「専業主婦は2億円損をする」を読んで思うこと

 昨日まで期間限定の無料版が公開されていたのでダウンロードして読んでみました。著者によると中身を読まずに批判する人間が多いのでということでした。

 

 読んでみた感想ですが、なぜそんなに過剰反応する人が多いのかよくわかりませんでした。ネット上に転がる書評やアマゾンの評価★☆☆☆☆(つまり星ひとつ)を読んでみましたが、やはり私には理解不能なコメントばかりでした。

 

 一部の人は本すら読まずにタイトルに釣られて条件反射的に批判しているだけのようです。テレビのテロップが間違っていたり、内容が少し不適切だとすぐにネットで騒ぎ立てたり、スポンサーの電話したりする趣味がクレームをつけることというタイプの人でしょうか。これらの人は無視。

 残りの方は読んだうえで挙げ足をとって自己満足したり、自分と違う考え方を受け入れることができない心の狭い人間のように感じました。(※個人の感想ですw)

 何と言っても批判している人のほぼすべての方の年齢や性別が、本来のターゲットと異なる人だというところが私には面白かったですね。

 

 著者は何も専業主婦を否定しているわけではないようですし、金銭的には不利だということを指摘しているだけです。何も考えずに「玉の輿に乗ろう」という甘い考えを持つ若い女性(平成も終わろうかというこの時代にまだこんなにいるんですね!)に警鐘を鳴らしているだけですから、なにも目くじらを立てるほどの内容ではありません。

 残念ながら無料にして読んでもらってもこの手の批判はなくならないでしょう。まあ、有名な方は大変だなあというのが正直な感想です。

 

 この本では金銭的な面から得られる幸福感は独身で800万円程度であるという調査結果が紹介されています。また、人生を幸せに生きるために「人的資本」「金融資本」「社会資本」の3つの視点から考え、自分がどのような選択をすべきかと著者から問われています(他にも何点か著者からの問いかけがあります)。

 こういった点について批判的に考え、自分なりの答えを導き出そうとすれば、この本には値段の価値は十分にあると思います。逆に言えば、単に文句を言いたいだけの人や字面を目で追うだけで何も考えない人にとっては時間とお金の無駄になるでしょう。

 

 蛇足ですが、私の妻は訳あってずっと専業主婦です。私は一介のサラリーマンでした。また資産家の家系でもなんでもありません。それでも40代で生活資金の目途をつけ、早期リタイアし今の生活を楽しんでおります。

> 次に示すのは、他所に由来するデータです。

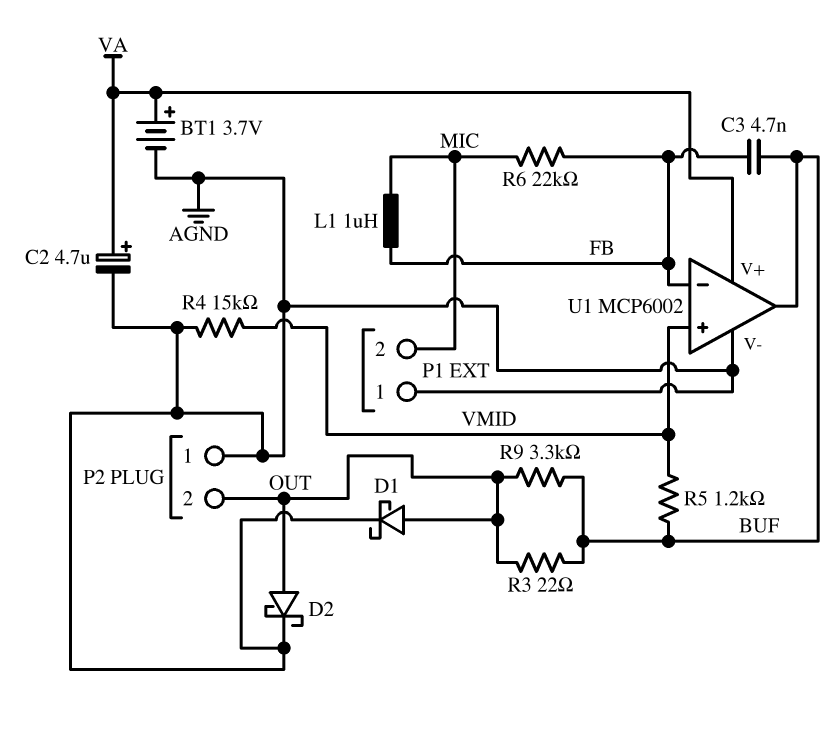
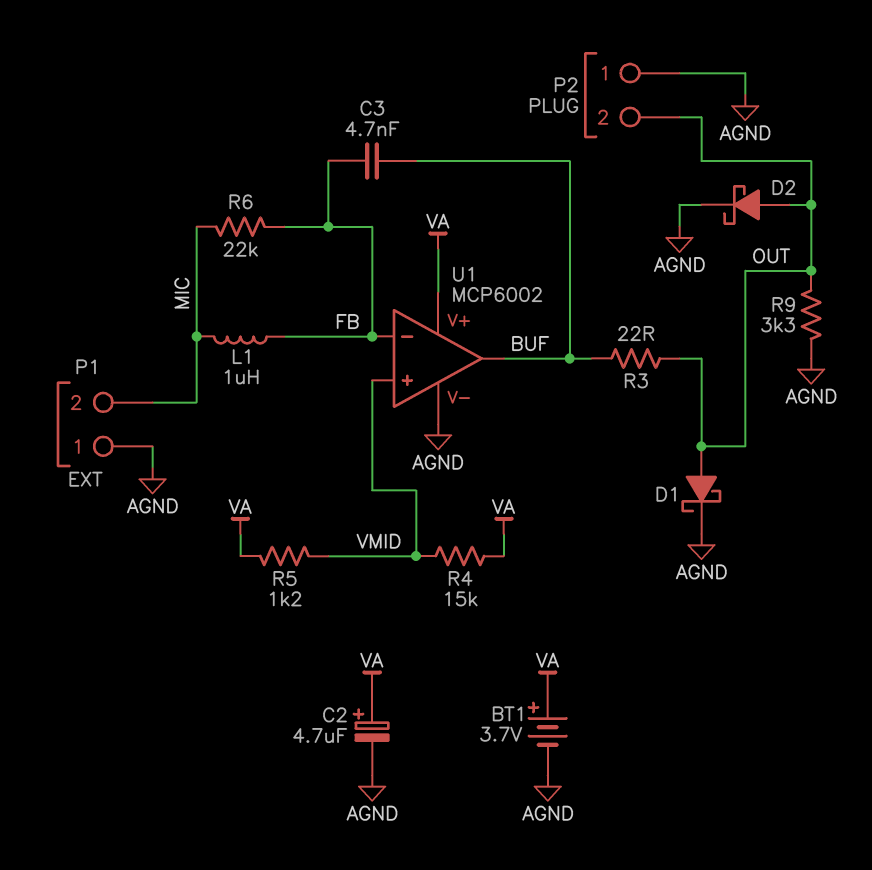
R4: 15k (AGND, VMID) -> 15k (VA, VMID)
R5: 1.2k (BUF, VMID) -> 1.2k (VA, VMID)
R9: 3.3k (BUF, OUT) -> 3.3k (AGND, OUT)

 つまらない批判をしている人たちには、そんな暇があれば自分なりの答えを見つけて行動を起こすことの方がはるかに大切ではないですか、と申し上げたいと思います。

 

 最後にお断りしておきますが、私は橘氏に対しては中立的な立場です。また、この文を読んで気分を害した方がいらっしゃいましたら、私の文章力不足のため故のこと、寛大な心でお許しください。